Count how many of the lines below contain the word "gauge". Reply with the number alone.

BEGIN Dataset records

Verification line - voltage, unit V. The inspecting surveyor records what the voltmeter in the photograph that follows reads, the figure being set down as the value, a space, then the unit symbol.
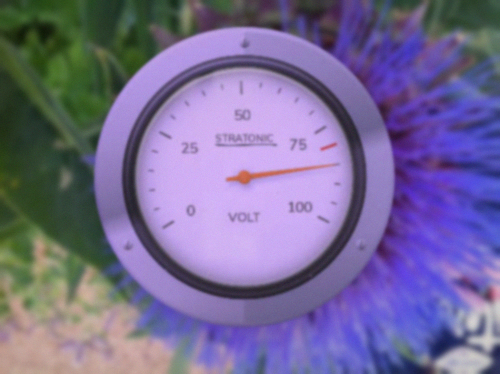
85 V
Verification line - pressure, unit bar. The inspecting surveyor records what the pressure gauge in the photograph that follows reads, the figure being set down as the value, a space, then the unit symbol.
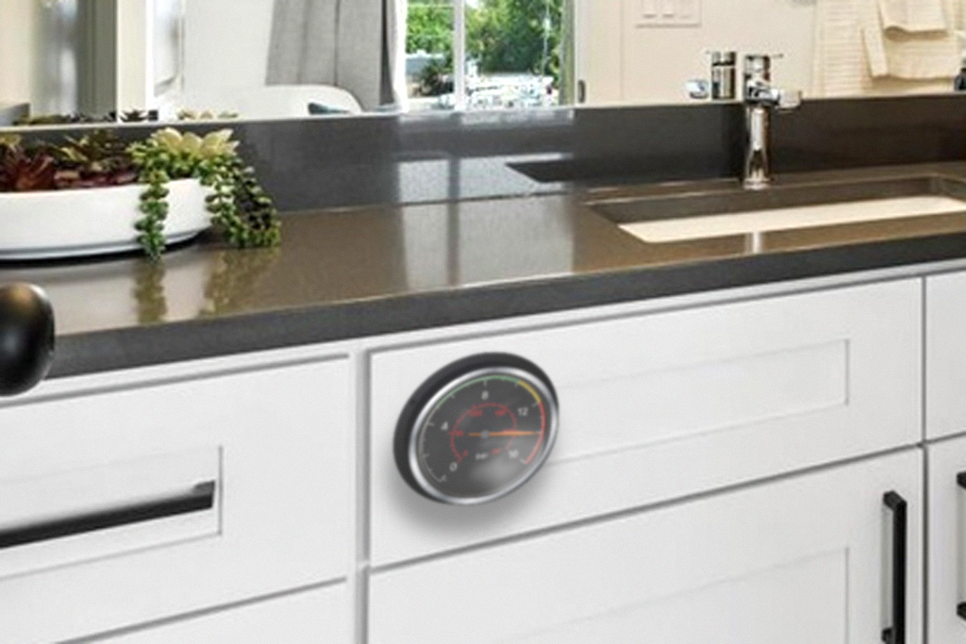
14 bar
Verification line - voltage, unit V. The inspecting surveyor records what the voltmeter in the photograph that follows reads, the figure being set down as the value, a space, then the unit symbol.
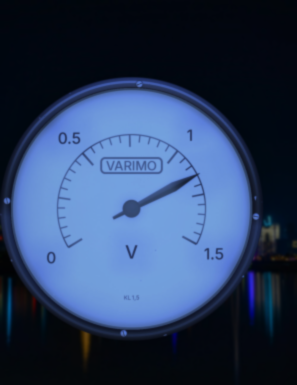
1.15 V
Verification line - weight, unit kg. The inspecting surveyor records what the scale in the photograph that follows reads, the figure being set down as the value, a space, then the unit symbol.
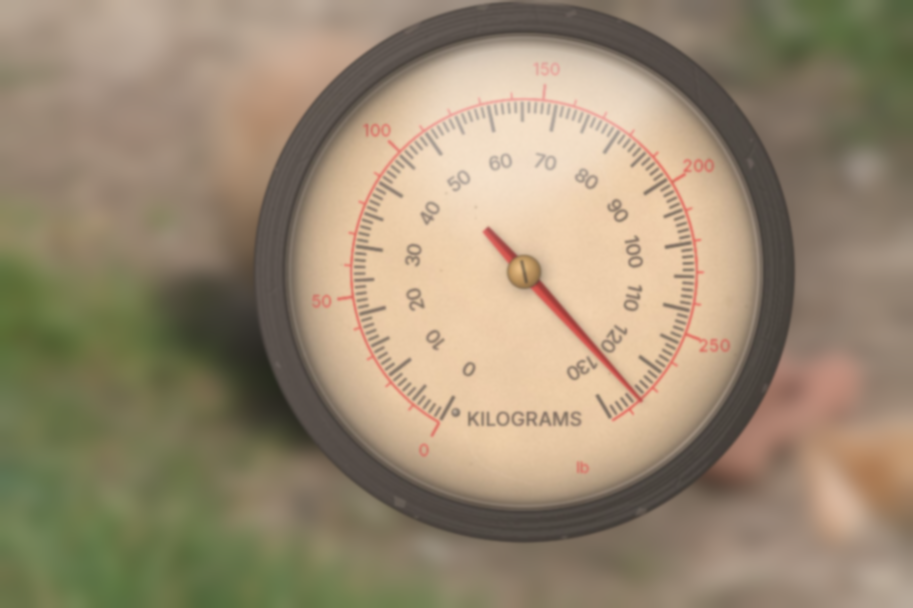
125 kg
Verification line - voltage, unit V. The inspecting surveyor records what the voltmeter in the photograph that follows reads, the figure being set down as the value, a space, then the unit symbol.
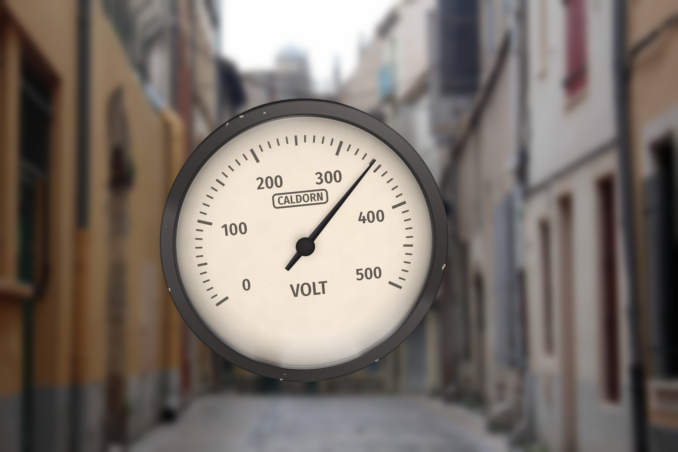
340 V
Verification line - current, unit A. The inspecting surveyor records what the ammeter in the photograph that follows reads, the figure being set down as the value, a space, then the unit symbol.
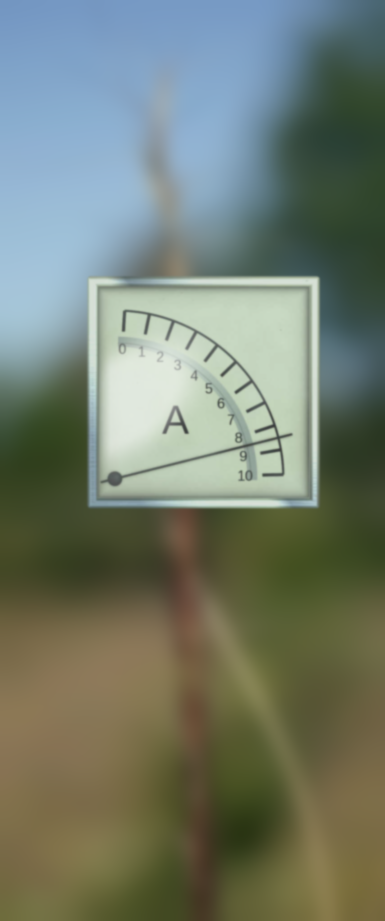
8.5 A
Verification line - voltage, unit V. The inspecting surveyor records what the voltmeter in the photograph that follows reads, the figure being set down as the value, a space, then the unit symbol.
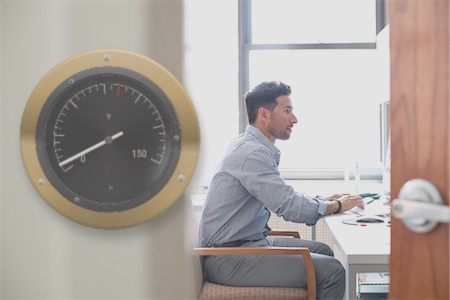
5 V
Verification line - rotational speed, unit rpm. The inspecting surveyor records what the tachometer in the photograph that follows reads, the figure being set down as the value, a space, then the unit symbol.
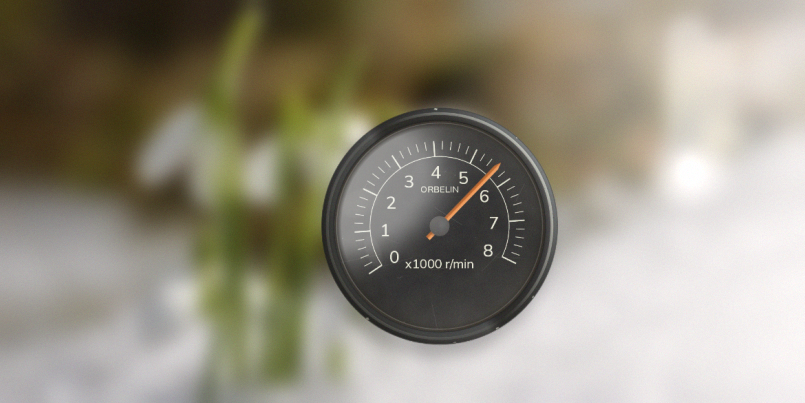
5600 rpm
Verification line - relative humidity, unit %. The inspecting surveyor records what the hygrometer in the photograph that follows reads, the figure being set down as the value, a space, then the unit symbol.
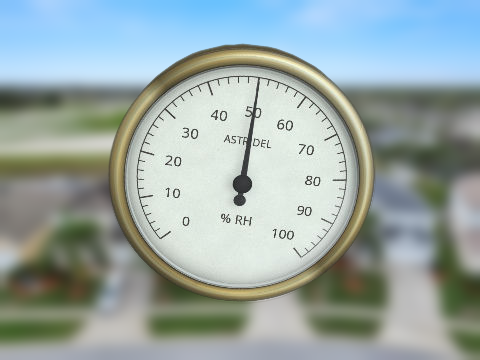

END Dataset records
BEGIN Dataset records

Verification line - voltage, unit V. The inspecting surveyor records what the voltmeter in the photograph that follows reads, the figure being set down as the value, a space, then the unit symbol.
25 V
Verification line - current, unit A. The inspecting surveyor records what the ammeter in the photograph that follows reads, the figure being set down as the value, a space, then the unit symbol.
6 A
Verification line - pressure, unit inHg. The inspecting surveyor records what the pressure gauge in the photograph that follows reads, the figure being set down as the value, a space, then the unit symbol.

END Dataset records

| Exercise solution |
2